One more physiological consideration

We often use the hemoglobin (Hb) and hematocrit (Hct) interchangeably when discussing and considering patients.

Let’s see how the Hb and Hct affect oxygen delivery:

Oxygen delivery = cardiac output x oxygen content of blood

  • As we discussed earlier in the case, Hct affects blood viscosity, which increases total peripheral resistance and reduces cardiac output.
  • Hb, by contrast, increases the oxygen content of blood.

As Hb increases, so too does Hct (that is the price paid for packaging Hb inside red cells). Therefore as oxygen content increases, cardiac output decreases. This relationship can be illustrated in the following schematic:

Oxygen delivery as a function of Hb/Hct yields a bell-shaped curve. In early stages, as Hb increases, so too does oxygen delivery. However, there comes a point when the negative effects of the Hct on blood viscosity outweigh the positive effects of Hb on oxygen carrying capacity of blood, and the curve begins to shift downward. The apex of the summit, the top of the hill (the point of equipoise) is called the optimal Hb/Hct, which for most mammals is around 15 g/dL and 45% respectively.

When patients deviate to the left of the optimal Hb/Hct (anemia), the Hb (and oxygen carrying capacity of blood) is limiting, so it makes sense to talk about the hemoglobin.

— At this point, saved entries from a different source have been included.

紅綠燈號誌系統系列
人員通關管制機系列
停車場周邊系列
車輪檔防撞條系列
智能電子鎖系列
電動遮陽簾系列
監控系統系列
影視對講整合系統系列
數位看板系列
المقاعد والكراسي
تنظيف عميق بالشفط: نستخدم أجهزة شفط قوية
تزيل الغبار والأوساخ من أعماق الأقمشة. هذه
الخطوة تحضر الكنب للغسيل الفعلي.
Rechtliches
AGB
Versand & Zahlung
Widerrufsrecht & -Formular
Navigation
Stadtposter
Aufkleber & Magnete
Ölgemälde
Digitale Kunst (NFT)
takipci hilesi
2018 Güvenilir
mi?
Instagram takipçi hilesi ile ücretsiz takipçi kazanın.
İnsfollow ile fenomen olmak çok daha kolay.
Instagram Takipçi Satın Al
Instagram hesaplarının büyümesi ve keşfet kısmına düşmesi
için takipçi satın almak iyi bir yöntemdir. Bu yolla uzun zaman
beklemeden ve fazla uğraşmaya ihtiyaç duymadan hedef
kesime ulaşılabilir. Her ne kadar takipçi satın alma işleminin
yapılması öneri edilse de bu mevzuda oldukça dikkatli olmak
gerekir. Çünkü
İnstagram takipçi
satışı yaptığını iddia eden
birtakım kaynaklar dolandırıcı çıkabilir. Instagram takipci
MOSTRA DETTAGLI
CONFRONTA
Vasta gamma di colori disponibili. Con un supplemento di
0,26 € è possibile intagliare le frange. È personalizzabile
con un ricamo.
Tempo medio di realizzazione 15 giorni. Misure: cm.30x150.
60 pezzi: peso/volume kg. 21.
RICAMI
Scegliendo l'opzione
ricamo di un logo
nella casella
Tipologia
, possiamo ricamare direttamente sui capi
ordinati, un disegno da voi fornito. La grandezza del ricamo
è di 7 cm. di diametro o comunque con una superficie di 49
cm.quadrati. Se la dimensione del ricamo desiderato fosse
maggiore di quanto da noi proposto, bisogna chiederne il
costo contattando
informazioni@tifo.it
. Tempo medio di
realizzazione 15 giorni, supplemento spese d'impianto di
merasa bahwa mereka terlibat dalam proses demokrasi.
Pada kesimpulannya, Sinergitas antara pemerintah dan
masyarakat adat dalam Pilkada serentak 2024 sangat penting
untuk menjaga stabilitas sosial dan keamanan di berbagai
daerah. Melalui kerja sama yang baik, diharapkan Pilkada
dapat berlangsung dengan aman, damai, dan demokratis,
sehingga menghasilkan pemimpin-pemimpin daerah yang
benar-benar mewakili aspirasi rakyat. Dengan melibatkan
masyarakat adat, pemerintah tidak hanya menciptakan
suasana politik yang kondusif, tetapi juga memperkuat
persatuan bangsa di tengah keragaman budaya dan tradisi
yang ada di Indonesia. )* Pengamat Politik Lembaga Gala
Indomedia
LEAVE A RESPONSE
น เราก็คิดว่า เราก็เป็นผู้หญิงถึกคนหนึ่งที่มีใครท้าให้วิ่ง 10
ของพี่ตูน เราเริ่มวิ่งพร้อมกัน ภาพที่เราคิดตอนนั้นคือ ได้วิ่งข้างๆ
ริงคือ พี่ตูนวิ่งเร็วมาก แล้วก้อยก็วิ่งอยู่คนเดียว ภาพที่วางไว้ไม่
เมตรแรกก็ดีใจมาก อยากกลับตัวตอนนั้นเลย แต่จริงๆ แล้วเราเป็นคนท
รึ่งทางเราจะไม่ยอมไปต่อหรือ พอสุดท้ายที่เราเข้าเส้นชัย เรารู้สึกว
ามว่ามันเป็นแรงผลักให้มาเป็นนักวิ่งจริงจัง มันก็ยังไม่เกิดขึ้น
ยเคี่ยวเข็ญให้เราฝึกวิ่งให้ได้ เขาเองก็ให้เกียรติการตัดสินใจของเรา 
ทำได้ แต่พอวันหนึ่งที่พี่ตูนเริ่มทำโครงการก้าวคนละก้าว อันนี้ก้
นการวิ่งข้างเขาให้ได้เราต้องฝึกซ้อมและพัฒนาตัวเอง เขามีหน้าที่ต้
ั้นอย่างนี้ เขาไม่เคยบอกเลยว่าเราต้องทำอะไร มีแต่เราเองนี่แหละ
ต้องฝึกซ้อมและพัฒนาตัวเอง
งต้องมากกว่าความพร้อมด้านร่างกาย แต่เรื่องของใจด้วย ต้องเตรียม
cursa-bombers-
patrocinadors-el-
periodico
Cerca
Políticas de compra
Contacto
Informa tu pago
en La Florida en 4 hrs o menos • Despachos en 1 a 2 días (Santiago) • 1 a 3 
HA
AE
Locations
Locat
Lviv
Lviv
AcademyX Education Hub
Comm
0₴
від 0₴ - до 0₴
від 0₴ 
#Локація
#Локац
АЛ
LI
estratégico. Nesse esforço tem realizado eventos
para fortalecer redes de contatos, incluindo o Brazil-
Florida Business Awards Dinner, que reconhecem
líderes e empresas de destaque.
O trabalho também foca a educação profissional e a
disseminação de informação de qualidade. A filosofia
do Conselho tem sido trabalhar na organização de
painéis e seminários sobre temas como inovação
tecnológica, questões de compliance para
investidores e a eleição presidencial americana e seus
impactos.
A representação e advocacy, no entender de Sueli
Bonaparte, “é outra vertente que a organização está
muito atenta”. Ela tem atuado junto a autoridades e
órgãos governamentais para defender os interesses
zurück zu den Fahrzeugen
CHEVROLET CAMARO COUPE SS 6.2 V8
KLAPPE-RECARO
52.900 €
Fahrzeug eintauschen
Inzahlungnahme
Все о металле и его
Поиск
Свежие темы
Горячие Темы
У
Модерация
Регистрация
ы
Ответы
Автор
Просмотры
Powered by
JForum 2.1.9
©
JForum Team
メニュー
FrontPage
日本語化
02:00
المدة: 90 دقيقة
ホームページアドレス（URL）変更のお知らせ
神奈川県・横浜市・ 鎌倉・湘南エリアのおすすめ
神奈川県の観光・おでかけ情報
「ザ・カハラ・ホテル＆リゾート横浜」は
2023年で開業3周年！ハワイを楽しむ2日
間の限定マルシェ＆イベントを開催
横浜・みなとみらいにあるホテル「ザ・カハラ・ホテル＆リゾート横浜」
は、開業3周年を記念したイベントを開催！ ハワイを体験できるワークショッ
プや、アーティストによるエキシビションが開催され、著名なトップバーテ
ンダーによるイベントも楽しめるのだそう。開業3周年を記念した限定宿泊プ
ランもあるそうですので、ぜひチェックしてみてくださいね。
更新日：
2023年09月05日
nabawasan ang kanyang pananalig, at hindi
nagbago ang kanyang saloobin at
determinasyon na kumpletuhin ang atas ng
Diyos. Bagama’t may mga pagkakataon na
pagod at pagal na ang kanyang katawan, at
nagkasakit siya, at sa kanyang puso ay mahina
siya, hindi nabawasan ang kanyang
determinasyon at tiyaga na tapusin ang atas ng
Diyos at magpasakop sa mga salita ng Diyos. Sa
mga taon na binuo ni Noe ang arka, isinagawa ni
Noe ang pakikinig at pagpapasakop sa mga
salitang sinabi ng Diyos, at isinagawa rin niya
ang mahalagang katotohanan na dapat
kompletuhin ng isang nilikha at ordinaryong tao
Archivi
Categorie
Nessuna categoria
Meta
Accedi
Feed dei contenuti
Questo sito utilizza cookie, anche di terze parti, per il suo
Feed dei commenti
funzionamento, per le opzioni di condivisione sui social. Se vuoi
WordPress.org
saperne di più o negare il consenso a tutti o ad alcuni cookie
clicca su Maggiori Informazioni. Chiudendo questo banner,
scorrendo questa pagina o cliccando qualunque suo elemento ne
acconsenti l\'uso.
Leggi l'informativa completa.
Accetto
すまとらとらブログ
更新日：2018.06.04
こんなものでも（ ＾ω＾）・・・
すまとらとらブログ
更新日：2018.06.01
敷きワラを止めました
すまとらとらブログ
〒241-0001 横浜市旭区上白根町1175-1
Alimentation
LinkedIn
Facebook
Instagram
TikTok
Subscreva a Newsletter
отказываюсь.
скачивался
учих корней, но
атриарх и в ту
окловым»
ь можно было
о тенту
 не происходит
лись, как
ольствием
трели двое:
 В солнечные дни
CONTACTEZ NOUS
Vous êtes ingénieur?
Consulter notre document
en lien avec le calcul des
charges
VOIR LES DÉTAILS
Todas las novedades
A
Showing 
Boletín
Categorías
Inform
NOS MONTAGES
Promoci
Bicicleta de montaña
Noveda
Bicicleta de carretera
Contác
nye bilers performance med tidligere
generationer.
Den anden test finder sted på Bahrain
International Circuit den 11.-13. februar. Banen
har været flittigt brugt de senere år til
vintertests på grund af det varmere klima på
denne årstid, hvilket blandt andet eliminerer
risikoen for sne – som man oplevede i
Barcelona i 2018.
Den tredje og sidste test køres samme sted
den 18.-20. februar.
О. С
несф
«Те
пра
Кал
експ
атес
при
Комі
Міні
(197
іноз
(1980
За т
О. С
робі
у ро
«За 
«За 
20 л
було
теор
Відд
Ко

On the other side of the hill are those rare patients with polycythemia. In this case, Hct/viscosity are limiting and the goal of therapy is to reverse course and pull the patient back to the summit (hill top) using phlebotomy or myelosuppressive agents.

So, from a physiological standpoint, it makes most sense to refer to the Hct when discussing a patient with polycythemia.